The invention provides a new pharmaceutical application of astragalus-paecilomyces cicadae fermentation mycoplasm, and the following embodiment of the invention is specifically explained.

The following further illustrates embodiments of the invention by way of specific examples.

In the following examples, the Paecilomyces cicadae strain is provided by China forestry microbiological Collection center, with the number cfcc 81169. The paecilomyces cicadae strain is inoculated on a Potato Dextrose Agar (PDA) slant culture medium and is placed in a constant temperature and humidity box with the temperature of 27 ℃ and the relative humidity of 80 percent for activation culture for 5 days to obtain the activated paecilomyces cicadae.
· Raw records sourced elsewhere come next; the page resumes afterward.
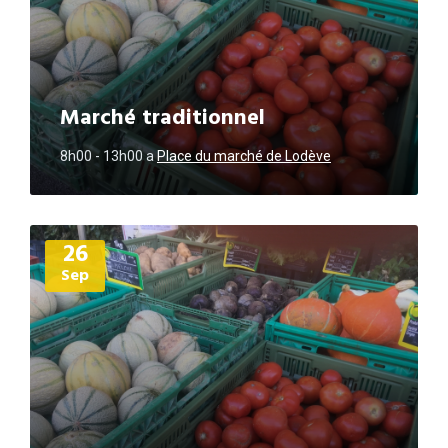
Marché traditionnel
8h00 - 13h00
a
Place du marché de Lodève
Plus
26
d'informations
Sep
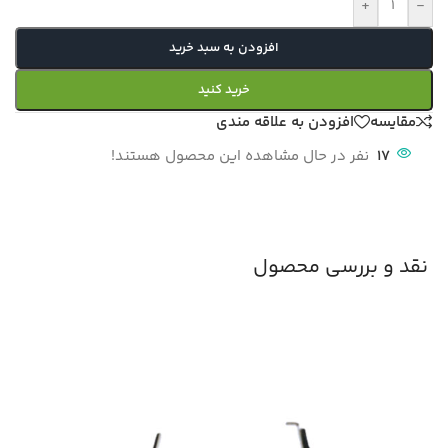
+
-
افزودن به سبد خرید
خرید کنید
مقایسه
افزودن به علاقه مندی
17
نفر در حال مشاهده این محصول هستند!
نقد و بررسی محصول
The activated paecilomyces cicadae is picked by an inoculating loop and placed in a potato glucose liquid culture medium at the temperature of 25 ℃ and the temperature of 140 r.min^-1Culturing for 7 days under the condition of a shaking table to obtain the paecilomyces cicadae and the paecilomyces cicadae seed liquid.

Reagent: potassium oxonate (Potasisonate) was purchased from Sigma, USA; benzbromarone tablets (Narcarin) were purchased from Excella GmbH, germany. The calibration solution, the quality control solution and the detection kit are all purchased from Beijing Lidemann Biochemical technology GmbH. Triglyceride assay kit, batch number: 112293K. Uric acid assay kit, batch number: 00275. urea nitrogen assay kit, batch No.: 01049; creatinine assay kit, lot No.: 04210.

animals: sprague Dawley (SD) rats, male, with a body mass of 220-250 g, purchased from Beijing Wintolite laboratory animal technology, Inc., with a license number of SCXK (Jing) 2016-.

The instrument comprises the following steps: the CX-4Pro type full-automatic biochemical analyzer is a product of Beckman company in America; an electronic analytical balance (one hundred thousand) model R200D is a product of Sartorius, germany; the Millipore Synergy UV type ultra-pure water machine is a product of Millipore company in America; the BXM-30R high-pressure steam sterilization pot is a product of laboratory instruments and equipment Limited of the Xian apparatus; the UV-2000 ultraviolet visible spectrophotometer is a product of Beijing Rayleigh analysis instruments company; the FW-100 high-speed pulverizer is a product of Tensted instruments, Inc. of Tianjin; the LHS-80 HC-II type constant temperature and humidity incubator is a product of Shanghai-constant technology limited company.

The fermentation culture of the following examples 1-2 and comparative examples 1-3 is performed in parallel, and the used radix astragali material, the amount thereof, and the operation method of the culture process are completely the same.